(SELECTED TEXT):
━━━━━━━━
Massive black hole binaries in dwarf galaxies like Leo I shrink to about 1 parsec but then stall and fail to merge within a Hubble time even when dark matter is included.

A machine-rendered reading of the paper's core claim, the machinery that carries it, and where it could break.

The paper runs high-resolution N-body simulations of a massive black hole pair inside a model of the Leo I dwarf spheroidal galaxy that includes both its stars and dark matter halo. The binary's orbit shrinks from 300 parsecs down to roughly 1 parsec over 2 billion years through dynamical friction and stellar encounters, after which the separation stops decreasing. At that scale the binary grows more eccentric and slightly rearranges the inner mass distribution, but gravitational-wave losses remain too slow for the pair to coalesce in cosmic time. Because dwarf galaxies have low central densities, the friction phase lasts long enough that these systems do not reach the separations needed for detectable gravitational-wave emission. The result implies that massive binaries in such galaxies are unlikely sources for space-based detectors even after dark matter is taken into account.

Core claim

Using high-resolution direct N-body simulations, the orbital evolution of a massive binary black hole in a realistic model of the Leo I stellar and dark matter distribution shows the separation decreasing from an initial 300-parsec orbit to roughly 1 parsec over about 2 Gyr, driven primarily by dynamical friction and stellar hardening. The evolution then stalls, the eccentricity increases, and modest inner mass-profile redistribution occurs in some cases. Gravitational-wave emission models applied to the stalled state indicate the binary is unlikely to merge within a Hubble time, so massive binary black holes in dwarf spheroidal galaxies such as Leo I will not contribute to the gravitational

What carries the argument

High-resolution direct N-body integration of a massive binary black hole embedded in a combined stellar-plus-dark-matter density model of Leo I, which follows dynamical friction, stellar hardening, eccentricity growth, and eventual gravitational-wave driven inspiral.

If this is right

  • The binary reaches a stalled separation of roughly 1 parsec after 2 Gyr and does not continue shrinking appreciably.
  • Orbital eccentricity increases steadily once the separation has stalled.
  • Some modest redistribution of the galaxy's inner mass profile occurs during the evolution.
  • Gravitational-wave losses at the stalled separation are too slow for merger within a Hubble time.
  • Massive binaries in low-density dwarf galaxies do not reach the separations required for LISA-band emission.

Where Pith is reading between the lines

These are editorial extensions of the paper, not claims the author makes directly.

  • The same stalling behavior is likely to appear in other low-density dwarf galaxies whose central stellar and dark matter densities are comparable to Leo I.
━━━━━━━━
(DATA UNDER STUDY):
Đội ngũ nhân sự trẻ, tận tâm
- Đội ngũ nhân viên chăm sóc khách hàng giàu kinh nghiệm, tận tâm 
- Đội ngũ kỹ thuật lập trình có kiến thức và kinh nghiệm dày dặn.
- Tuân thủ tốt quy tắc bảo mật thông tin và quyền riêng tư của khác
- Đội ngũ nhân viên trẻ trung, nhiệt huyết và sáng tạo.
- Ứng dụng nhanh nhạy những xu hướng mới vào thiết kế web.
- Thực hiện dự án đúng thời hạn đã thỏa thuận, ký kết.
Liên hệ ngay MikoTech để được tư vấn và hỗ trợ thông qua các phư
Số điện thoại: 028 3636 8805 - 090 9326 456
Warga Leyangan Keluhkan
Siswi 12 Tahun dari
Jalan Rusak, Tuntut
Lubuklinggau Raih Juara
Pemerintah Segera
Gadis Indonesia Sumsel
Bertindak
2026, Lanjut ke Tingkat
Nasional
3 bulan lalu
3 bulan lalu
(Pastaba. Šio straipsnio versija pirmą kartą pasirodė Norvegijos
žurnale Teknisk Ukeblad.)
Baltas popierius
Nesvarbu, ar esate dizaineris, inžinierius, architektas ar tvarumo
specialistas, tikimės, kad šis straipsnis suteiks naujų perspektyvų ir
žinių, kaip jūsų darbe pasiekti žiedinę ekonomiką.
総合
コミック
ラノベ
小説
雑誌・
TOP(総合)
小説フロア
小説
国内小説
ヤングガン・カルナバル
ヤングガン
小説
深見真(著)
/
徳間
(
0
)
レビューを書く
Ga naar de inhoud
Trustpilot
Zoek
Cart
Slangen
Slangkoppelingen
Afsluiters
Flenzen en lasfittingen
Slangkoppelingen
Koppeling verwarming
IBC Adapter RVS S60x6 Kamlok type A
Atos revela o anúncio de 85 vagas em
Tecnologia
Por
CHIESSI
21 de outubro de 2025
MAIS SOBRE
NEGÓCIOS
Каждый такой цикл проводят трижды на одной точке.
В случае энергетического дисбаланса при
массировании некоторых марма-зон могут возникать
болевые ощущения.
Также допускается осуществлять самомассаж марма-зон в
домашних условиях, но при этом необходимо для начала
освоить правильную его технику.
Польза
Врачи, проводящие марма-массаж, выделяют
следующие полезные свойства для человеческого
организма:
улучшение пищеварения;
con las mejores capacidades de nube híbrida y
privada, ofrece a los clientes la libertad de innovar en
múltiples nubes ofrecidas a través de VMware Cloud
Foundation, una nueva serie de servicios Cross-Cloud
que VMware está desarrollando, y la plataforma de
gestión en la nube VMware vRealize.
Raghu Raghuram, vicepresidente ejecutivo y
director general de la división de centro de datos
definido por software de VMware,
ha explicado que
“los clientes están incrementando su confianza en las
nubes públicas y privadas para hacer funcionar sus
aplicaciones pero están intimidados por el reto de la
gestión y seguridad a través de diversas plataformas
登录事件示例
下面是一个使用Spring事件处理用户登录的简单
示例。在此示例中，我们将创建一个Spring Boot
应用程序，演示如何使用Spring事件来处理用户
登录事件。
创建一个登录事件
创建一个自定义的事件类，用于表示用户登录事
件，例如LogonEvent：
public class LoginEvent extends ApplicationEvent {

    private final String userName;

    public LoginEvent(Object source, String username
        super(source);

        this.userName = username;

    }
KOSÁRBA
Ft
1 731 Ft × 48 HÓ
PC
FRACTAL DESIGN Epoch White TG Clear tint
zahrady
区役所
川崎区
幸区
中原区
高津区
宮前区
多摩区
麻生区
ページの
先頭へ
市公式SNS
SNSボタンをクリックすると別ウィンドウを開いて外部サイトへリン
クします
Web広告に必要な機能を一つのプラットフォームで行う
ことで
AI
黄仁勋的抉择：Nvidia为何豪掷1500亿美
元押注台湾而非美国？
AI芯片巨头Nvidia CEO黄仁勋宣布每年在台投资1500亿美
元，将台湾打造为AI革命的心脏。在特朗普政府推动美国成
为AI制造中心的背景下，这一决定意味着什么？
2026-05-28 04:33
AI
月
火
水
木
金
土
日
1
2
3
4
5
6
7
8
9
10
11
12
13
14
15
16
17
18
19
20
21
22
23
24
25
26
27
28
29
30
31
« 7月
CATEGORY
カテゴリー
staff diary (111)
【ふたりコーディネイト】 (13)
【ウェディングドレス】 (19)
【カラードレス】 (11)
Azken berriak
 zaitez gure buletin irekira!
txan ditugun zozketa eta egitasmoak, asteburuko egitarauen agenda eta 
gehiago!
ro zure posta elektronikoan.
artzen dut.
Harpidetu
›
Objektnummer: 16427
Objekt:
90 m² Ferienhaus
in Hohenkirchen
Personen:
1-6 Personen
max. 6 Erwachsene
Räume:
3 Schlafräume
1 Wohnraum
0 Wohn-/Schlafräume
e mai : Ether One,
━━━━━━━━
(TO DO):
1 – In the summary about black hole pairs in Leo I, about how long does it take the pair's separation to shrink from 300 parsecs to roughly 1 parsec?
2 – Keep writing the summary about black hole pairs in Leo I, picking up right after its last line.

(ANSWERS TO THE EXERCISES):
1 – About 2 billion years (2 Gyr).

2 –
  • If many dwarf galaxies host stalled binaries, the contribution of such systems to the overall low-frequency gravitational-wave background would be smaller than models that assume rapid merging.
  • Changing the assumed dark matter density slope or adding triaxiality to the galaxy model could shorten or lengthen the time to stall and therefore change the predicted merger rate.
  • Future high-resolution imaging or stellar-dynamics measurements that resolve sub-parsec scales in nearby dwarfs could directly test whether the simulated separation floor is reached.

Load-bearing premise

The chosen N-body density profile for Leo I's stars and dark matter, together with the initial binary separation and simulation resolution, faithfully represents the real dynamical environment over gigayear timescales.

What would settle it

A direct observation or measurement showing a massive black hole binary in Leo I with separation well below 1 parsec, or a confirmed gravitational-wave detection from a source unambiguously located in a dwarf spheroidal galaxy like Leo I.

Figures

Figures reproduced from arXiv: 2604.12658 by Muhammad Junaid.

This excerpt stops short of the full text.